[Passage]
Websites are required to get your consent before they can store or retrieve any information on your device, such as cookies. Cookies are small data files used to remember your preferences, login information, and browsing history. The GDPR mandates that websites must inform users about the cookies they use and obtain their consent before placing these cookies on their devices.
This is why you see those cookie consent notices – websites are legally obligated to ask for your permission to use cookies, and you must actively agree to it, usually by clicking an "Accept" button. This process aims to protect your privacy and give you more control over your personal data online.
Cookies are fine if you're just storing user preferences, no banner needed if the only type of localStorage/Cookie banner you have is a purely functional one that doesn't serve tracking purposes. Github for example doesn't have a cookie banner as far as I remember, but they're definitely using various cookies.
Websites are required to get your consent before they can track you. Storing cookies or other information is totally fine if it is purely functional, for example a login session or dark mode preference. Similarly, tracking without consent is also forbidden if they do so without using tracking cookies.
Whatever you call it, this thing is the closest to a human that a machine has ever been. Talking to chatGPT is quite close to talking to a human being that has the knowledge of all of google inside his brain.
If you're a developer and you're not paying for chatGPT or copilot you are literally operating at a disadvantage. Not a joke.
[/Passage]
[Collected data]
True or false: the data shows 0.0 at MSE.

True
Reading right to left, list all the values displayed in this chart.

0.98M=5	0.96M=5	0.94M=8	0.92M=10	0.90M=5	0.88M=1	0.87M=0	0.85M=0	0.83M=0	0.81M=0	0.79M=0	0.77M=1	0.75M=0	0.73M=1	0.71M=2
[/Collected data]
Tasks and exercises
#1 In the passage, what two examples are given of purely functional storage that is fine without tracking consent?
#2 Copy out the passage between "Cookies are fine" and "using various cookies.", inclusive.
The listing has nothing to do with the passage.

Responses to the exercise
#1 A login session and a dark mode preference.

#2
Cookies are fine if you're just storing user preferences, no banner needed if the only type of localStorage/Cookie banner you have is a purely functional one that doesn't serve tracking purposes. Github for example doesn't have a cookie banner as far as I remember, but they're definitely using various cookies.